Antes de anochecer, no obstante la fatiga, realizaban actividades de rutina: faenas de lavado de ropa, revista de calzado y de pies. Algunos, con ánimo de relajarse y pensar en otra cosa, jugaban a las cartas, al dominó, a las damas, a la pídola, incluso organizaban campeonatos de salto de altura o carreras de sacos. Arcenel grababa con más calma su nombre, Anthime, con la punta del cuchillo, sólo sus iniciales y la fecha, en un árbol o en un calvario. A continuación cenaban, dormían y partían de nuevo a toque de corneta después de ceñirse en bandolera el fusil, el morral y la cantimplora, y las cartucheras en el cinturón tras colgarse la mochila, modelo as de diamantes 1893 y cuyo armazón era un marco de madera envuelto en lona espesa, que iba desde el verde vivo hasta el castaño. Se fijaba en la espalda con dos tirantes de cuero, articulados en el centro con un dado de latón.

Al principio la mochila, vacía, no pesaba más que seiscientos gramos. Pero no tardaría en llenarse con una primera entrega de accesorios reglamentarios, cuidadosamente repartidos y consistentes en material alimentario —botellas de aguardiente de menta y sucedáneo de café, cajas y bolsitas de azúcar y de chocolate, cantimploras y cubiertos de hierro estañado, taza de hierro forjado, abrelatas y navaja—, ropa —calzoncillos cortos y largos, pañuelos de algodón, camisas de franela, tirantes y polainas de paño—, productos de mantenimiento y de limpieza —cepillos de ropa, de calzado y para las armas, latas de grasa, de betún, botones y cordones de recambio, estuche de costura y tijeras de punta redonda—, artículos de aseo y de sanidad —apósitos individuales y algodón hidrófilo, toallitas, espejo, jabón, navaja de afeitar con su afilador, brocha, cepillo de dientes, peine—, así como objetos personales —tabaco y papel de fumar, cerillas y mechero, linterna, pulsera identificativa con placas de alpaca y aluminio, pequeño misal del soldado, cartilla individual.

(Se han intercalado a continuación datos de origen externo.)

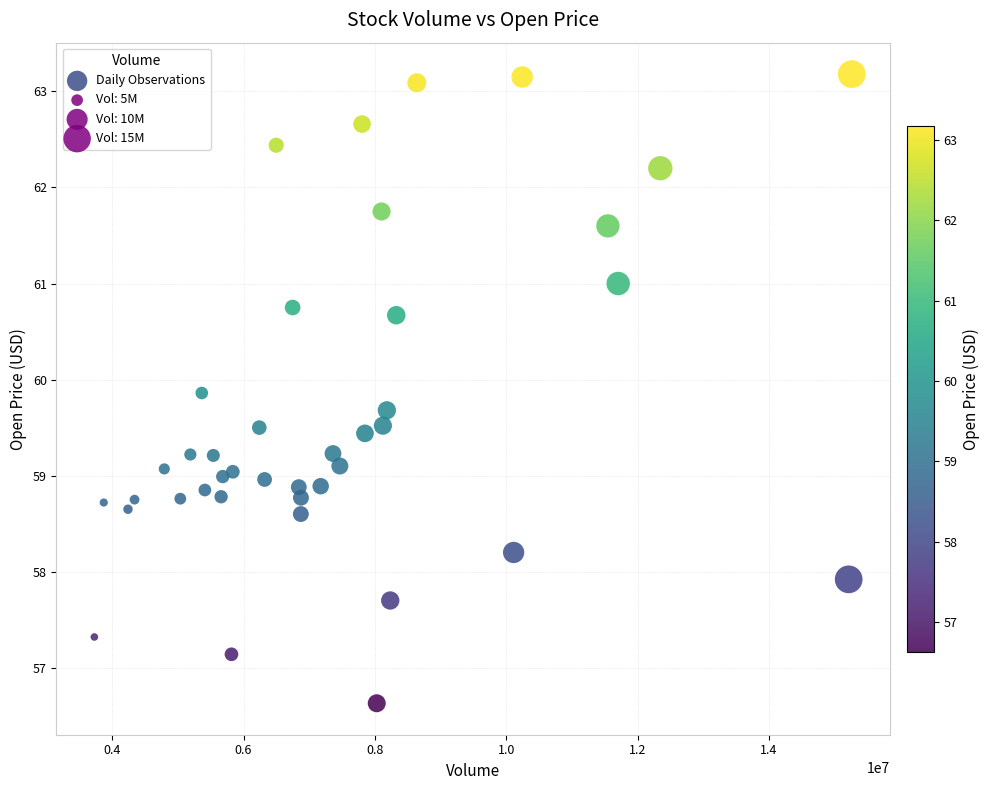

What is the range of Y values (max minus min)?

6.5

Todo aquello parecía ya más que suficiente para una sola mochila, pero no quitaba para que luego le endosaran, con correas, distintos accesorios superpuestos. En la punta, al principio, sobre una manta enrollada rematada por una lona de tienda de campaña con palos, piquetas y cables incorporados, campeó una escudilla individual —oscilante para impedir que chocara con la cabeza—, detrás un pequeño haz de leña seca para el rancho en el vivaque, embutida en una cazuela fijada por una correa que ascendería sobre la escudilla y, lateralmente, colgarían uno o dos útiles de campaña envueltos en una funda de cuero —hacha o cizalla, hocino, sierra, pala, pico o piqueta, a elegir—, así como una bolsa de agua y un farol con su estuche de lona. El conjunto de ese edificio rondaría entonces no menos de treinta y cinco kilos en tiempo seco. Antes de que se pusiera, claro está, a llover.